The one thing I know I excel at is self-doubt

Edited to add: I know that we are in the middle of one of the most stressful weeks of the year, and one of the most worrisome times for our country since its founding. I’d be lying if I said that I wasn’t focused on that, because my anxiety over the US election outcome is constant and extreme. But… I just really needed to think about something else this morning. I will likely write something about the election in the near future, but for today… well, I just wanted (and needed) to do a bit of navel-gazing. Thanks for understanding. 


I am really, really excellent at doubting myself. 

Personally, professionally, heck, even in my running. The more I think about it, the more I realize that I go into pretty much any situation thinking that I won’t measure up, or I won’t succeed.

Submitting that grant? No way it gets funded. 

Submitting a manuscript? It’ll be rejected. 

Teaching a class? They’ll probably hate the way you do it. 

Going for a run? You probably won’t make it more than a couple of miles. 

It’s become even more evident in this (continuing) time of isolation. And I do wonder how I got to be this way. Modesty and humility were characteristics that my parents instilled in me, but I do wonder, do I take it too far? (The answer is probably yes…) 

We were taught never to toot our own horns, as it were. But I think I’ve taken that and let it mutate into persistent self-doubt. 

Which can make me kind of an Eeyore in my daily life, to be honest. One time, I’d like to start a project assuming – no, knowing – that it will be successful. I’d like to start a class, or a guest lecture, and think that the students will appreciate the hard work and preparation I put in, and that they’ll enjoy the discussion and content. 

Yet I’m not sure how, exactly, one goes about changing one’s mindset on these things. I can read all the Brene Brown I want, but if I don’t internalize it, then it’s not super-helpful. Is it a matter of persistence and perseverance? Reframing? 

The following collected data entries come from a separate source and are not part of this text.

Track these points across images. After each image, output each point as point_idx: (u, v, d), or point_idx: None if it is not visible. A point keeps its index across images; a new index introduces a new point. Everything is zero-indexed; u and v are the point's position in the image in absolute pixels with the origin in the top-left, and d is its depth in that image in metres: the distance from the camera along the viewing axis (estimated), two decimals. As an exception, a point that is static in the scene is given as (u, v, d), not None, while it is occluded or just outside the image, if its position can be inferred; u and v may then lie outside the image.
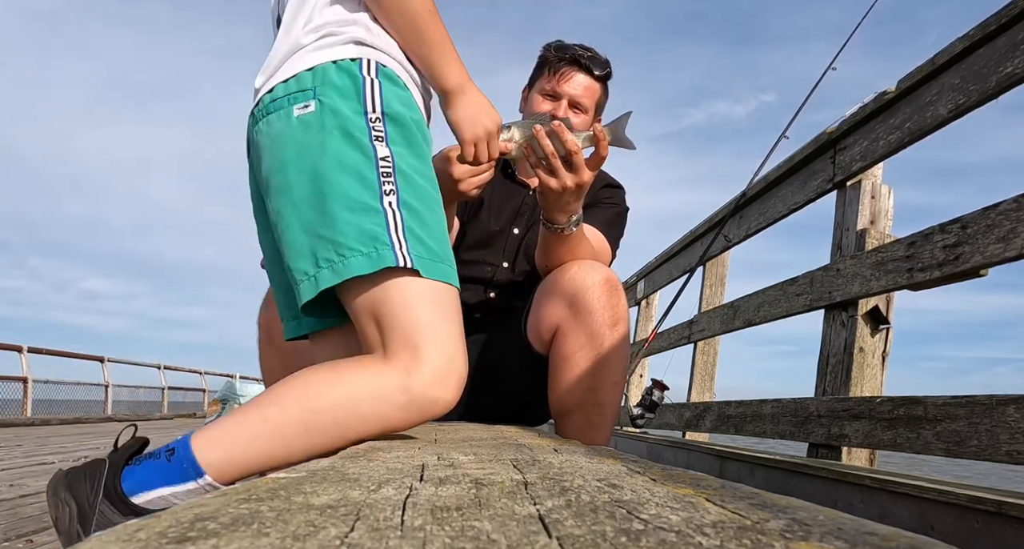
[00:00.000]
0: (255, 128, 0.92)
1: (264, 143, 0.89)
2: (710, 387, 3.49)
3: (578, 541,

I wish I knew, but I am hoping to figure it out. Soon. It’s frustrating enough when others question us… It’s next level annoying when we do it to ourselves. I don’t want to look for external validation – I’d like to be confident enough, sure enough in myself and my contributions to work, society, life, that I don’t need that external validation to support my own recognition of my value. 

Lots to think about. And probably some more reading. (Any recommendations?) Some more reflection. I’ve lived with this long enough. I don’t want to live like this for the rest of my life. 

The space between

I’m not even sure what to write today. Living in a swing state in a nation on the precipice of the most consequential election of my lifetime, I feel as though I’m madly bouncing between hope and despair. 

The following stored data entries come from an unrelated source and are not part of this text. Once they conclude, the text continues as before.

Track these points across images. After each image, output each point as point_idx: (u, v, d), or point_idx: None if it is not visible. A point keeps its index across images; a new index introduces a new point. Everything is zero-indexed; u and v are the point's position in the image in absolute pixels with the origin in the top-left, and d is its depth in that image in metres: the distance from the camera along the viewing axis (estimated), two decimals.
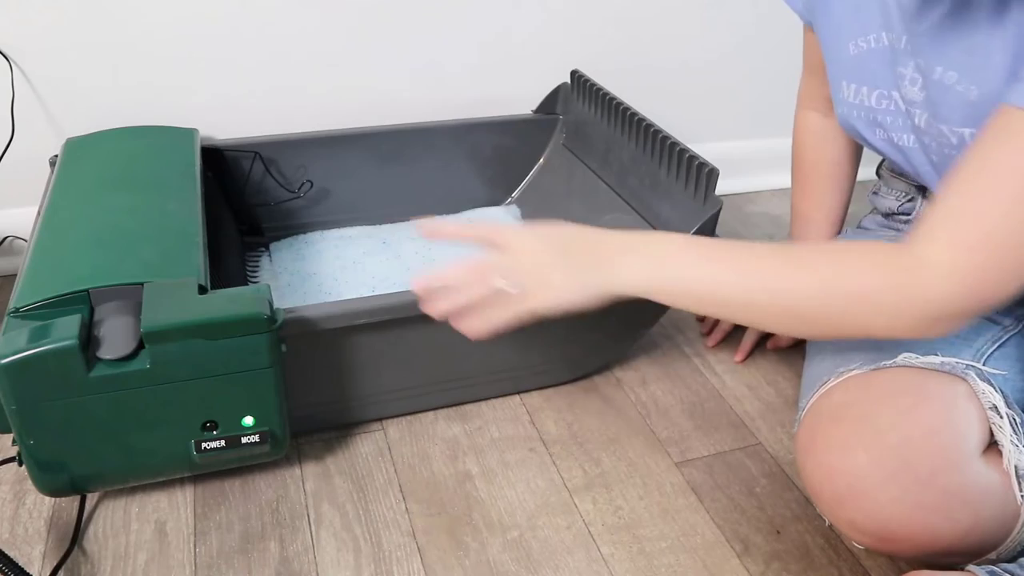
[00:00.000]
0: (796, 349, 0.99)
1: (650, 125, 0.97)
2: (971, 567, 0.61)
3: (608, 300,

I’m trying to hold on to the hope, but then think that I can’t be too hopeful, because 2016…

Then I get sucked into the downward spiral of panic and worry and frustration and anger… and I know that isn’t good, either. 

So I’m trying – not succeeding, mind you – but trying to find that space in between. The space where I think I need to TRY to be for the next several days – striving for calm, trying not to panic, trying not to get my hopes up. In the middle of it all, as it were. 

And yet – 

I’m so tired of being filled with rage every time I look at the headlines. 

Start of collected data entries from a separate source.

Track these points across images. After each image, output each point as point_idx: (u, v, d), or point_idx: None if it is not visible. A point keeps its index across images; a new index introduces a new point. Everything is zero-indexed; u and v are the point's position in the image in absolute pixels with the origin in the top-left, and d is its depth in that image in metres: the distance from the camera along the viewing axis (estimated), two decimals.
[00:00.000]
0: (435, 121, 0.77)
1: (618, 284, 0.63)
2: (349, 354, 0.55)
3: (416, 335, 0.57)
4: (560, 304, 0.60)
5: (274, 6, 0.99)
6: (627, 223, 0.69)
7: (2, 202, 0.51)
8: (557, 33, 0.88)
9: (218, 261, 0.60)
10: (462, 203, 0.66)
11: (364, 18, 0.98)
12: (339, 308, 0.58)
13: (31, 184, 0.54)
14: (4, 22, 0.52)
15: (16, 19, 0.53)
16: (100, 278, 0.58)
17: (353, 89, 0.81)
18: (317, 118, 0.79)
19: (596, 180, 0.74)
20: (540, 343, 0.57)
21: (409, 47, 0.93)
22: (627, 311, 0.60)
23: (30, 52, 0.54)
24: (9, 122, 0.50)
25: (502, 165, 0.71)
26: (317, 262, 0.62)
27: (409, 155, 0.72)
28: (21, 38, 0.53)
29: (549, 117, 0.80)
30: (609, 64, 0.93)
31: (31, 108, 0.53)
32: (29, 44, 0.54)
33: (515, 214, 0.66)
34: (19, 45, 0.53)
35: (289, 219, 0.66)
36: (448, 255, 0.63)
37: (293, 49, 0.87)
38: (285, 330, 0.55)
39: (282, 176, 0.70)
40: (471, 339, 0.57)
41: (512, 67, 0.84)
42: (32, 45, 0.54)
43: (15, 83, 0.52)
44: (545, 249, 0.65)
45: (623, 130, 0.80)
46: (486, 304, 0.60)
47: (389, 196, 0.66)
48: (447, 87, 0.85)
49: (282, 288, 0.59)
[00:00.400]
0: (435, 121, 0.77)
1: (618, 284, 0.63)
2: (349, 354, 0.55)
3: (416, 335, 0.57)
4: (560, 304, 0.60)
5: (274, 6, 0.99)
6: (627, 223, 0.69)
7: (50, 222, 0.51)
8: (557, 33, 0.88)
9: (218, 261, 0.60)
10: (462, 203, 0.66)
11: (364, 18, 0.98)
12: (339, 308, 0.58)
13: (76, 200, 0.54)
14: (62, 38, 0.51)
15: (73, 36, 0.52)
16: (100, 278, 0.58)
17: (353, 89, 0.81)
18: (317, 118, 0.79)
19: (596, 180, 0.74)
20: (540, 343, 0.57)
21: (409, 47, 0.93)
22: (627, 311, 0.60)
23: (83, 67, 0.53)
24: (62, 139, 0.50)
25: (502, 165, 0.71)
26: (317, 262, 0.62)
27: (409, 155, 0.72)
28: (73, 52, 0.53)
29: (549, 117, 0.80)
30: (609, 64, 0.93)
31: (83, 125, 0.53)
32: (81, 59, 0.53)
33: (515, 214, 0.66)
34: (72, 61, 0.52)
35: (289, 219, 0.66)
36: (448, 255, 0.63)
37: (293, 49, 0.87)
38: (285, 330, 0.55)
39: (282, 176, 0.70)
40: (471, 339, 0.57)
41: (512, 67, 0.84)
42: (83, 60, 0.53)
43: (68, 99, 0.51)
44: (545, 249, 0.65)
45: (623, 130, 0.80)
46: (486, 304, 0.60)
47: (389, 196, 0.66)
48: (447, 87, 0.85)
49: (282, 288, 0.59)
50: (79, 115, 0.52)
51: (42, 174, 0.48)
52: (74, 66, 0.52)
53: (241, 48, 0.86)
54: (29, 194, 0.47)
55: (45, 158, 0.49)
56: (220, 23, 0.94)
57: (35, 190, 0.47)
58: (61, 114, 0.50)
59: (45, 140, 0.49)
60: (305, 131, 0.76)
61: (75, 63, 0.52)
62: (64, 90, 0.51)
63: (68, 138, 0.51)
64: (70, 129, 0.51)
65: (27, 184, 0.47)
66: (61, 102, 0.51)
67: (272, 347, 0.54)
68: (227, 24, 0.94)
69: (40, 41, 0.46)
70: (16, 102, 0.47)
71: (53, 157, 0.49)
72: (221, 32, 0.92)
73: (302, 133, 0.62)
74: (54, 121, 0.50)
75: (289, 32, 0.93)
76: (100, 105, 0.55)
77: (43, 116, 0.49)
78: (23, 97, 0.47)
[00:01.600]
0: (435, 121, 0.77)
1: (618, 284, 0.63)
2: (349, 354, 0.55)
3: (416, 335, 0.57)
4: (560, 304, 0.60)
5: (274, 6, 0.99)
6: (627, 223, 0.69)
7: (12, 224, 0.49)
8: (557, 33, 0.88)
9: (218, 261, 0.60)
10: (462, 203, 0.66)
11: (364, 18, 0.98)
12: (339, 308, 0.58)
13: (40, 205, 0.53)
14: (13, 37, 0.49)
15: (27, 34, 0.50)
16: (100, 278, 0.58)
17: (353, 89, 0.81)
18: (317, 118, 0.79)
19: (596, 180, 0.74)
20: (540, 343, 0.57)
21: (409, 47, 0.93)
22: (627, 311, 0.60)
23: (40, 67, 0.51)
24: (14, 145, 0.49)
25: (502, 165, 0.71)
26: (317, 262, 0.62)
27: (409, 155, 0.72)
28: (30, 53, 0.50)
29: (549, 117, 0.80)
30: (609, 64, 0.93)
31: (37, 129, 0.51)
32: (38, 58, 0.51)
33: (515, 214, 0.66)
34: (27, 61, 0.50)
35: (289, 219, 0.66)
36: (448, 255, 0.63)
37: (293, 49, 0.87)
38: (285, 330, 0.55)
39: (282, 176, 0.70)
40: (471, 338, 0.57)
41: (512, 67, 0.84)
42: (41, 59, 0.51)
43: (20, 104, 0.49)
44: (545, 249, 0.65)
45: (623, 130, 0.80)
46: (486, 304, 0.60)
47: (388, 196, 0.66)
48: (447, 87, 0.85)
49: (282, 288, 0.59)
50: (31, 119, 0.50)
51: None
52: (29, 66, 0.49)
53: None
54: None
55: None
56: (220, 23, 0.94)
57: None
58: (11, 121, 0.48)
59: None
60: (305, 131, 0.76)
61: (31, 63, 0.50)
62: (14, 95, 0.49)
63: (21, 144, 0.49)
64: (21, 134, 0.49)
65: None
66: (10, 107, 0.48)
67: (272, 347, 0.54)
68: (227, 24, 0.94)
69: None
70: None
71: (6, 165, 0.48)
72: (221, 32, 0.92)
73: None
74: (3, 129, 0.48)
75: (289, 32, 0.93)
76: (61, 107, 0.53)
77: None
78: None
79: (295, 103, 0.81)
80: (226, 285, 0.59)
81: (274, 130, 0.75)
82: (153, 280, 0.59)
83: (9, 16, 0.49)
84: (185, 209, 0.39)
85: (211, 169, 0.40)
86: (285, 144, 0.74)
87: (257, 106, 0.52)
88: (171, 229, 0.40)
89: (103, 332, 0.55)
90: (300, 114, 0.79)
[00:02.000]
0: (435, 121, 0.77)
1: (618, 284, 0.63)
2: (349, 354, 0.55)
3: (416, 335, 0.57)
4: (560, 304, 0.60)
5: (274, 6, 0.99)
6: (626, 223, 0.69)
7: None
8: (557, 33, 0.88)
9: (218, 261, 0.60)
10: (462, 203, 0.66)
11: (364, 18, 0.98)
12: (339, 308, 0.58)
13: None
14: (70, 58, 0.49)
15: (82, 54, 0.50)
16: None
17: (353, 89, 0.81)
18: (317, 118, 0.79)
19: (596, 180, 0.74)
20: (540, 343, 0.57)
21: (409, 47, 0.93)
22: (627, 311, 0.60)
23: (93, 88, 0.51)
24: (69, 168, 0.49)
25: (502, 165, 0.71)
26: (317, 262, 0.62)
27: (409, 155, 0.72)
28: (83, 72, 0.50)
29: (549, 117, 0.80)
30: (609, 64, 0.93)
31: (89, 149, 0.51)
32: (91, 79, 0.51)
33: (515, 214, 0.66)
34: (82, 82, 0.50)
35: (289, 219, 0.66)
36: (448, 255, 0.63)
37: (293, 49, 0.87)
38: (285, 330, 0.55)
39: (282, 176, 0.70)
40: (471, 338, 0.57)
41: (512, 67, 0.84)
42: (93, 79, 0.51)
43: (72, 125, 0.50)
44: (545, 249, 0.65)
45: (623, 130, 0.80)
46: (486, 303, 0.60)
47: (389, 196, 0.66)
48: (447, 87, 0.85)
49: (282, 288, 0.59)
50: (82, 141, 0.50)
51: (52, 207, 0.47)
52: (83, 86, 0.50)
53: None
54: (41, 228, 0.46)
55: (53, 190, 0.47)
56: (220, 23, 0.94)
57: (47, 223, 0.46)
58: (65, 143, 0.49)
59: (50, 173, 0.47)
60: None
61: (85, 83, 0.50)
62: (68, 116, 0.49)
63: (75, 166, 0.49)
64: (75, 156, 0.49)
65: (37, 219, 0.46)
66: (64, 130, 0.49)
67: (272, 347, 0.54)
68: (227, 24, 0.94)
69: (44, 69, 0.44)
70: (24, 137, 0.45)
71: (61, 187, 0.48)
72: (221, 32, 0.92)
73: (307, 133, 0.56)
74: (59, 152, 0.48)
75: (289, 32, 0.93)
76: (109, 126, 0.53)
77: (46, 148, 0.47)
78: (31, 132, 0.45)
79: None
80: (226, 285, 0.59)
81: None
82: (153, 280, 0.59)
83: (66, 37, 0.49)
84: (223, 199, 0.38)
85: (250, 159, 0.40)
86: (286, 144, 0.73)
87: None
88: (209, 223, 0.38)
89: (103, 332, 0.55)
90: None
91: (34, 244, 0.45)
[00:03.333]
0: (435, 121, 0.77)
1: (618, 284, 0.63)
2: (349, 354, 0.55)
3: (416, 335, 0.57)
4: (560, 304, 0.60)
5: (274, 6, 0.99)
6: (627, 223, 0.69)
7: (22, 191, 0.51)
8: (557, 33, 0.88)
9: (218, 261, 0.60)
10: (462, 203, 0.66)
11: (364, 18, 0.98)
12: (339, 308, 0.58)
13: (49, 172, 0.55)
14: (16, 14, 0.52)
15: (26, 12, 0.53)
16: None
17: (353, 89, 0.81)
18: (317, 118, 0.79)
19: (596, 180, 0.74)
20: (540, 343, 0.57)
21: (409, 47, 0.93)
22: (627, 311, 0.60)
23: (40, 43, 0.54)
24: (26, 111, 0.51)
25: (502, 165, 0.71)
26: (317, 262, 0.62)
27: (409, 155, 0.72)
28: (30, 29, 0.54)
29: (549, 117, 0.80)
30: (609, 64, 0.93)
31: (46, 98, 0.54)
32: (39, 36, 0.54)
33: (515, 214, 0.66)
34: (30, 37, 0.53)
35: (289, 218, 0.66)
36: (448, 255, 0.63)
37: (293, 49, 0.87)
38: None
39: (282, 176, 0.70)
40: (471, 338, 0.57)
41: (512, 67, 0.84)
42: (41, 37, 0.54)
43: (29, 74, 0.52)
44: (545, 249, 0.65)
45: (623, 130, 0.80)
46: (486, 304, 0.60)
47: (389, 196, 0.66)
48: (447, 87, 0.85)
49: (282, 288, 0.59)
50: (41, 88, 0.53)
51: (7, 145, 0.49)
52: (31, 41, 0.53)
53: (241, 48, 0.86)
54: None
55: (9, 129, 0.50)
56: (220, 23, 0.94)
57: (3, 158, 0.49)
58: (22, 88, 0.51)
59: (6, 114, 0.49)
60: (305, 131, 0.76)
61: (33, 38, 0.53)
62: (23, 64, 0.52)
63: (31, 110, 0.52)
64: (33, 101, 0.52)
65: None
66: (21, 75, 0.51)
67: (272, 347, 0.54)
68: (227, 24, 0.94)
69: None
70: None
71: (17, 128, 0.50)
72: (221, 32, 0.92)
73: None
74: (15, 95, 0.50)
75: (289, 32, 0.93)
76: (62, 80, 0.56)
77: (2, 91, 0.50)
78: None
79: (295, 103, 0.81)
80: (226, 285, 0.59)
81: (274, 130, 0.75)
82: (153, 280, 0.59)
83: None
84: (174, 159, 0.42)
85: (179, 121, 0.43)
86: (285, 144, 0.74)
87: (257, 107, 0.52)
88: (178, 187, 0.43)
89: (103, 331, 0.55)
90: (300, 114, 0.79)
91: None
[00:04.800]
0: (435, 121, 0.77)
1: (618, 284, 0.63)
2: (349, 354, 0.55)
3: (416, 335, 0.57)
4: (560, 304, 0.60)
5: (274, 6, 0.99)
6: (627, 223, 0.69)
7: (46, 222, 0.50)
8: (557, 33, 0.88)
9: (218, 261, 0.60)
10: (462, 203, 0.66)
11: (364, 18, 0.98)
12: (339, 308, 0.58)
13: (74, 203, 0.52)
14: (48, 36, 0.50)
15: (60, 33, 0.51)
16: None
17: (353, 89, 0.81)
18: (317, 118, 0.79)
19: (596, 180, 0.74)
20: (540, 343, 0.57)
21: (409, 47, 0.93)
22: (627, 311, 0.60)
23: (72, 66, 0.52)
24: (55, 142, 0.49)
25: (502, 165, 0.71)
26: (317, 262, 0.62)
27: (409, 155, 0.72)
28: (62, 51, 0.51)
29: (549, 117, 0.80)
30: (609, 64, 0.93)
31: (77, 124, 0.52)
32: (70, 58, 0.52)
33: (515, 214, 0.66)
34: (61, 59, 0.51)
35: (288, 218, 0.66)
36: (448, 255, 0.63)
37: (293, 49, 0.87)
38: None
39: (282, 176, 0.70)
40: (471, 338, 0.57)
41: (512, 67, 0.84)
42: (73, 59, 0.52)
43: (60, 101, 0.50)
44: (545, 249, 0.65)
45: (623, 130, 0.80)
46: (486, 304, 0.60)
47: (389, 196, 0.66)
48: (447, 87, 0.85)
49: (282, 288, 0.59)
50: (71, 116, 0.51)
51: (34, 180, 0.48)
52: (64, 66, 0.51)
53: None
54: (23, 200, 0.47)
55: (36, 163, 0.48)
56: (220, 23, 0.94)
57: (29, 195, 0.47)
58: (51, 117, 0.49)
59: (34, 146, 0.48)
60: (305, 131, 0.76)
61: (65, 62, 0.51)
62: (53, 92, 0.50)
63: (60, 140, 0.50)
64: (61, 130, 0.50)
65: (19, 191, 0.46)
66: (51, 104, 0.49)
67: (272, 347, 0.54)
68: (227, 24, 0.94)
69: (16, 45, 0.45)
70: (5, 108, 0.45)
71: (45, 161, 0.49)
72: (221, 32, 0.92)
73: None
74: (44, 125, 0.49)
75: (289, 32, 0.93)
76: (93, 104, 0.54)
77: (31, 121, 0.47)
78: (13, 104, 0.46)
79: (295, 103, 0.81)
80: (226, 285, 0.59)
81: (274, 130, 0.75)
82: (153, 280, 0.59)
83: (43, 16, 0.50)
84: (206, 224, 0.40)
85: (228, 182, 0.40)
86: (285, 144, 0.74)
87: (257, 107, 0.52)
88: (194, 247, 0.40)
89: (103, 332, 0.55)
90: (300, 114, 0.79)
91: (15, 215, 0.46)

I’m tired of the shattering of norms. 

I’m tired of the lies, the wholesale repudiation of science, knowledge, and truth. 

I’m tired of feeling like I’m fighting against a rising tide with every one of my actions. 

Even though I’m tired now, I know those who have had to deal with so much more are even more exhausted. I know the fight will not be over, whatever the outcome. 

So I seek the calm in between in order to gain strength for the ongoing fight. 

If you live in the US, I hope that you are taking care of yourself in whatever way you need to. I’ll be doing the same over here. Holding hope in one hand and worry in the other.